SEATTLE -- If this had been April or even May, the Orioles may have just gone down quietly. The momentum shift would have been too much to overcome. A resilient win likely would not have been in the cards.
But it’s June, and Baltimore may be back. More signs of that arrived Thursday afternoon.
The O’s used back-to-back home runs from Adley Rutschman and Gunnar Henderson in the sixth inning to notch a 4-3 victory over the Mariners, completing a three-game sweep at T-Mobile Park. The Orioles (25-36) have won a season-high six in a row as they head to Sacramento to continue their West Coast road trip vs. the A’s on Friday.
“I feel like we’re making strides in the right direction of getting back to what we know we can do,” Henderson said.
One sequence across the fifth and sixth innings may have been the most impressive of the season.
Seattle went ahead, 3-1, in the bottom of the fifth on a two-run homer by Cal Raleigh, his MLB-high 24th of the season. If Baltimore was going to win, it would need to do so in comeback fashion for the 10th time this year.
The O’s wasted no time. Jackson Holliday drew a leadoff walk against Mariners starter Bryan Woo in the top of the sixth. Then, Rutschman followed with a game-tying two-run homer -- his seventh of the season and his second in as many games. Three pitches later, Henderson also took Woo deep, belting a go-ahead solo home run to right field, his eighth long ball of the year.
But the Orioles still needed a shutdown inning. And they got one from right-hander Zach Eflin, who came back out for the bottom of the sixth and worked a 1-2-3 frame to cap his 88-pitch quality start (three earned runs allowed over six innings with a season-high seven strikeouts).

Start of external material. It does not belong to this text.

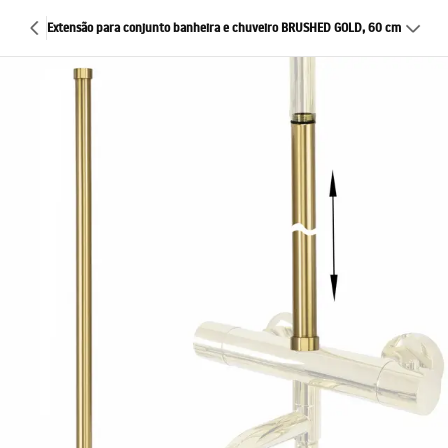
Extensão para conjunto banheira e chuveiro BRUSHED GOLD, 60 cm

It was the type of performance Baltimore orchestrated so often in 2023 (when it went an American League-best 101-61 and won the AL East) and early in ‘24 (91-71, AL Wild Card). The players are drawing upon those experiences while facing atypical adversity.
“This group's won a lot of games in the last two years. You don't win that many games if you're a quitter,” interim manager Tony Mansolino said. “So these guys haven't quit. They didn't quit earlier in the year. They kept competing, it just didn't go our way. They're continuing to do what they've done all year, and today, it was nice. Get the sweep and battle back the way that they did against good pitching.

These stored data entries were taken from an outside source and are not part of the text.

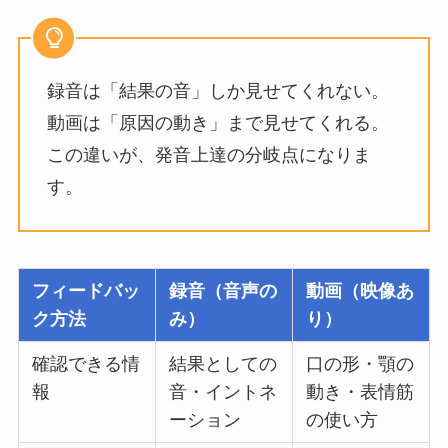
録音は「結果の音」しか見せてくれない。
動画は「原因の動き」まで見せてくれる。
この違いが、発音上達の分岐点になりま
す。
フィードバッ
録音（音声の
動画（映像あ
ク方法
み）
り）
確認できる情
結果としての
口の形・顎の
報
音・イントネ
動き・表情筋
ーション
の使い方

“I'd like to say I’m surprised, but I'm not, because we’ve seen it for a couple years.”
If the O’s plan to keep the momentum going, they’ll need Rutschman and Henderson -- the team’s two core stars -- to step up at big times, like they did Wednesday (which they hadn't been doing amid the disappointing start).

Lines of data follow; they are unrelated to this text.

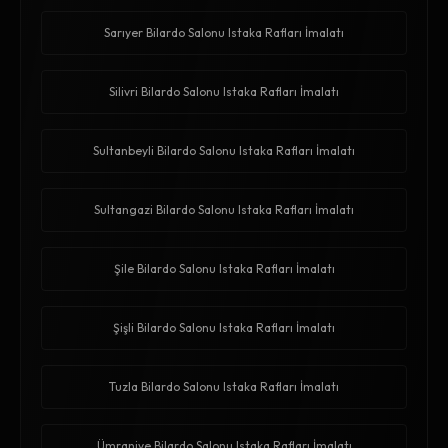
Sarıyer Bilardo Salonu Istaka Rafları İmalatı
Silivri Bilardo Salonu Istaka Rafları İmalatı
Sultanbeyli Bilardo Salonu Istaka Rafları İmalatı
Sultangazi Bilardo Salonu Istaka Rafları İmalatı
Şile Bilardo Salonu Istaka Rafları İmalatı
Şişli Bilardo Salonu Istaka Rafları İmalatı
Tuzla Bilardo Salonu Istaka Rafları İmalatı
Ümraniye Bilardo Salonu Istaka Rafları İmalatı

After entering June with a .203 batting average, Rutschman is heating up. The 26-year-old is 7-for-13 (.538) over the first three games of the month. He collected three hits in both the opener and the finale in Seattle.
“He’s been having great at-bats. He’s been getting on base,” Henderson said.
As for Henderson, the 23-year-old shortstop’s OPS has gone from .674 at the start of May to .750. More production should be coming for the youngster who placed fourth in AL MVP Award voting last season.
“It’s funny, you look up at the scoreboard and kind of where he’s at with his numbers and there’s a feeling of like, ‘What’s wrong with Gunn?’ But then as it kind of goes on and you look up, he’s actually doing just fine, he’s doing great,” Mansolino said. “He’s probably about two weeks away from putting himself in the MVP ballot area.”
The O’s, who previously swept a three-game series vs. the White Sox in Baltimore last weekend, have won nine of 11. They are 10-8 since Mansolino became interim manager on May 17, when Brandon Hyde was dismissed.
There’s still work to do. But the Orioles are in a much better spot now than they were on May 24, when they fell to 16-34, a season-worst 18 games below .500.
“I understand we dug ourselves a big hole, but you can always climb out of it,” Eflin said. “It’s a 162-game season. None of us have lost confidence. None of us have gone home depressed or anything. We’re here to win every single game that we have. ...
“We’re just bought into winning every single day, and nothing’s really changed from us from the start of the year. We’re just winning now and we’re having fun and you can start to kind of feel it. It’s an addiction, and people are starting to feel it.”